* Dataset items *
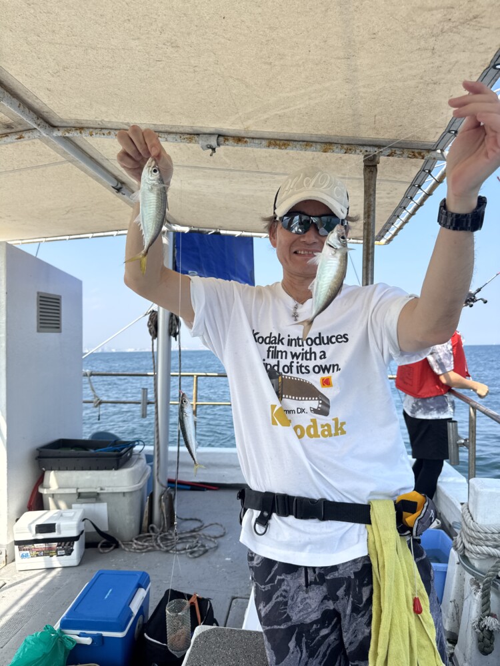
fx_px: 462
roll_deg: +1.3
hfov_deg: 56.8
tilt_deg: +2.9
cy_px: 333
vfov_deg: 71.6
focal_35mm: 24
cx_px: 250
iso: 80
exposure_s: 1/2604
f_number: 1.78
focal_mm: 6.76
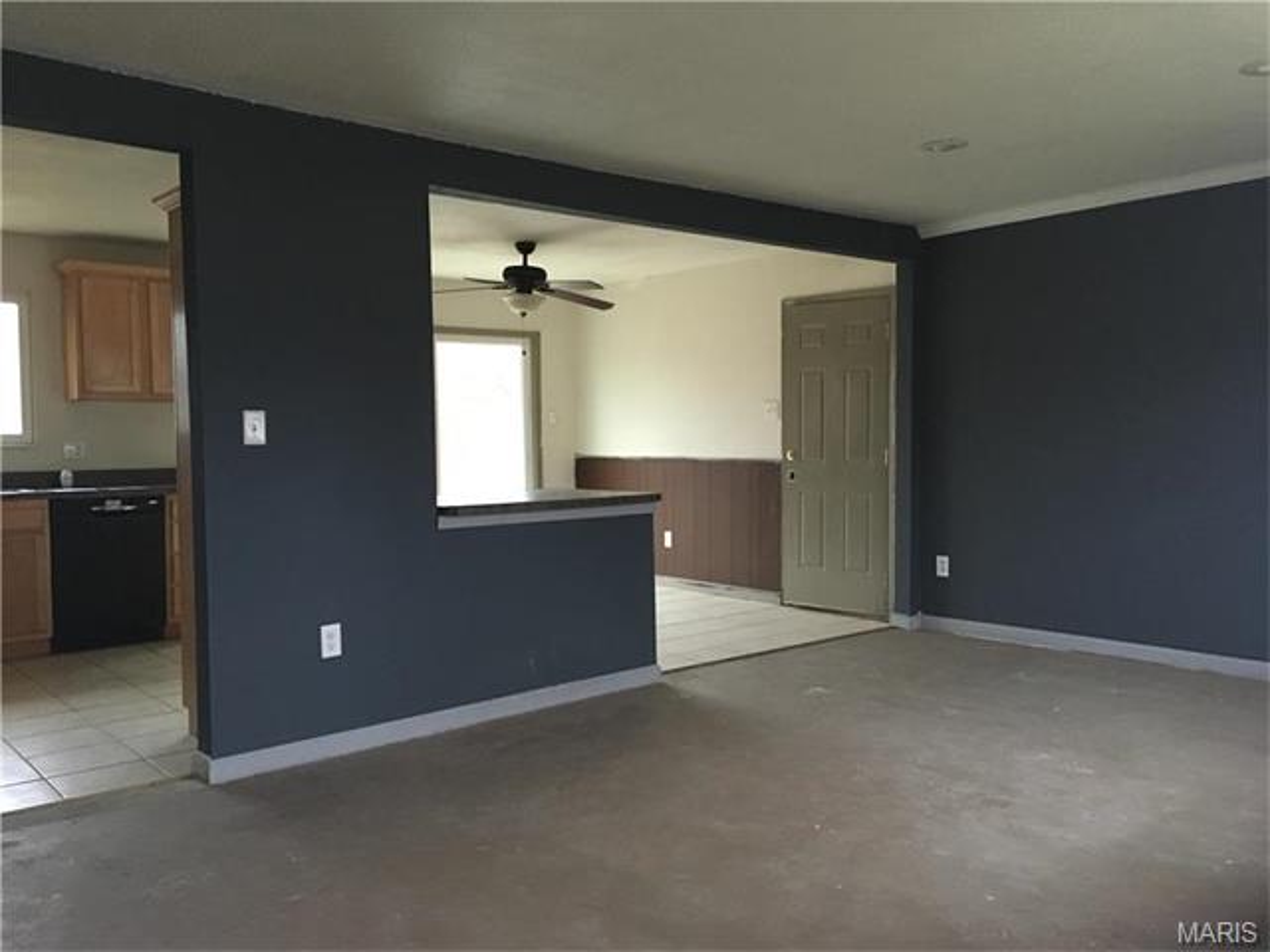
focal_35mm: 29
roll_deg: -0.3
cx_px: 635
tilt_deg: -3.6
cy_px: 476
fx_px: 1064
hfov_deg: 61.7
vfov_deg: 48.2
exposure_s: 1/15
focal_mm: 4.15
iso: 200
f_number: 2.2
...
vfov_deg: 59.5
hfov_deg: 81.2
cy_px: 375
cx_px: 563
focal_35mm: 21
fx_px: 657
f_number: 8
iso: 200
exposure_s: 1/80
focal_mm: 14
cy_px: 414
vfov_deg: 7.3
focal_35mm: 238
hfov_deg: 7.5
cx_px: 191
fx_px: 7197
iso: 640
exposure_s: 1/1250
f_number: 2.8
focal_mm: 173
--
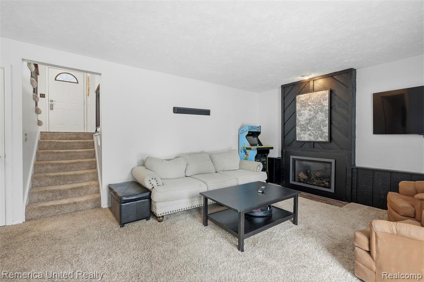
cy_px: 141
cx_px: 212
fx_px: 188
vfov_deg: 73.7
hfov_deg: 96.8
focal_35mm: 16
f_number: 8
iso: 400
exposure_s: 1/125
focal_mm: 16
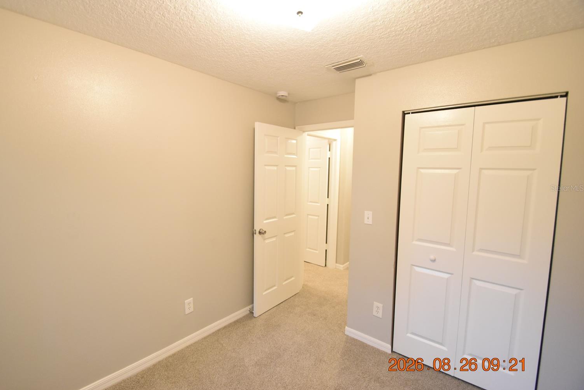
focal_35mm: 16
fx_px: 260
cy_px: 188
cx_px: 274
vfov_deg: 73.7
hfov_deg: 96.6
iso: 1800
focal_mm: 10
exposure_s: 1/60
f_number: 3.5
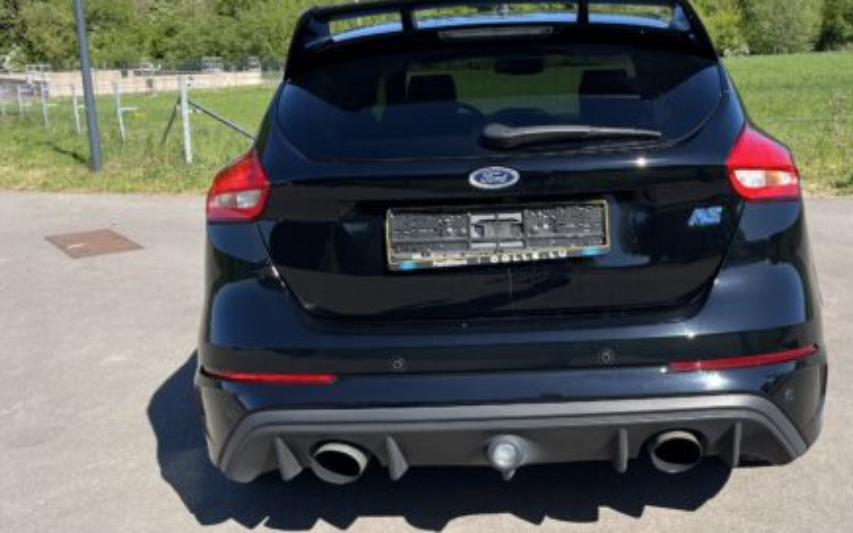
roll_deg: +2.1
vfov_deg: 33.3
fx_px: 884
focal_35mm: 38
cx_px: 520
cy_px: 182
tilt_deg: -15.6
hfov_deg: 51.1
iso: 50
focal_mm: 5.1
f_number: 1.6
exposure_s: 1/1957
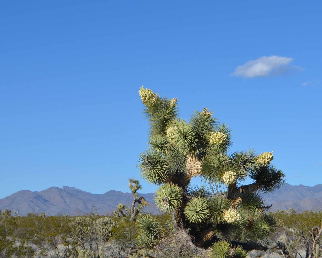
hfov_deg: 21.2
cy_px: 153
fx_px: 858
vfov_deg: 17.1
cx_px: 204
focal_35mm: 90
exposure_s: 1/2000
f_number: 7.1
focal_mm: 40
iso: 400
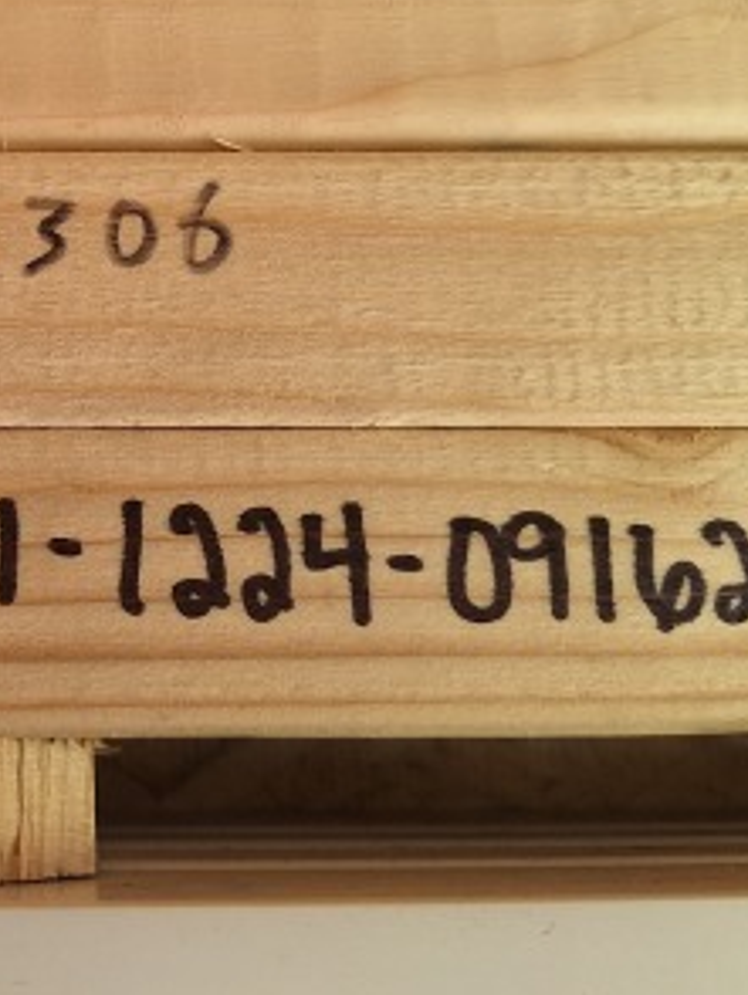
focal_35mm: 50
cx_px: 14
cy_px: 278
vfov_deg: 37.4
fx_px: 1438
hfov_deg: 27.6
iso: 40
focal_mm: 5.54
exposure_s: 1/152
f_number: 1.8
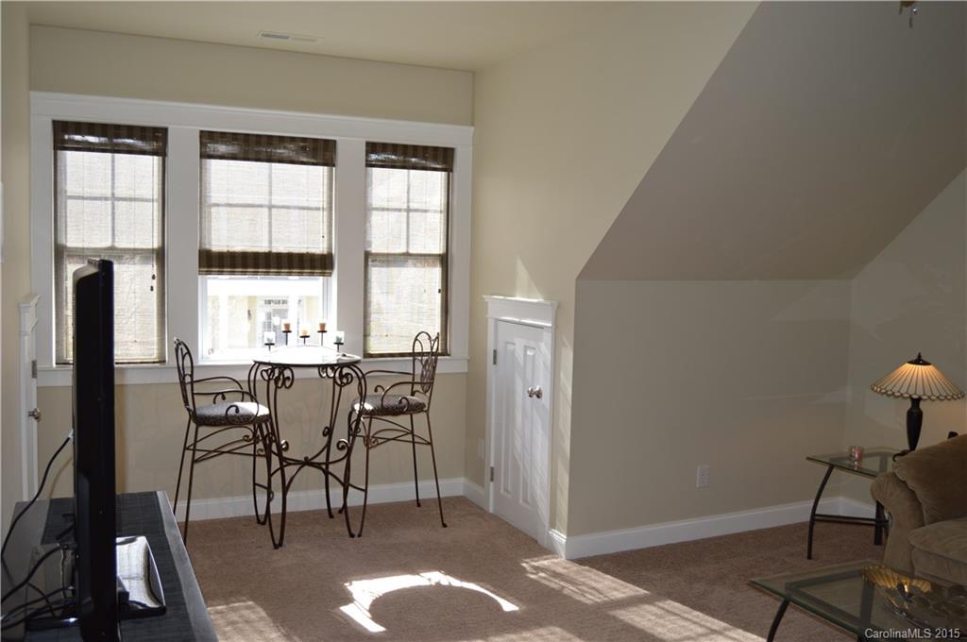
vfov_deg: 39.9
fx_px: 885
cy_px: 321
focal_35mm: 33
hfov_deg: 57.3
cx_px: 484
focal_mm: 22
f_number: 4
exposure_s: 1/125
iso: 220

* PROBLEM STATEMENT *
With the pictures removed from your copy, retype the lines above from the one that contains "roll_deg: +1.3" through the one that contains "f_number: 2.2", exactly.

* SOLUTION BELOW *
roll_deg: +1.3
hfov_deg: 56.8
tilt_deg: +2.9
cy_px: 333
vfov_deg: 71.6
focal_35mm: 24
cx_px: 250
iso: 80
exposure_s: 1/2604
f_number: 1.78
focal_mm: 6.76
focal_35mm: 29
roll_deg: -0.3
cx_px: 635
tilt_deg: -3.6
cy_px: 476
fx_px: 1064
hfov_deg: 61.7
vfov_deg: 48.2
exposure_s: 1/15
focal_mm: 4.15
iso: 200
f_number: 2.2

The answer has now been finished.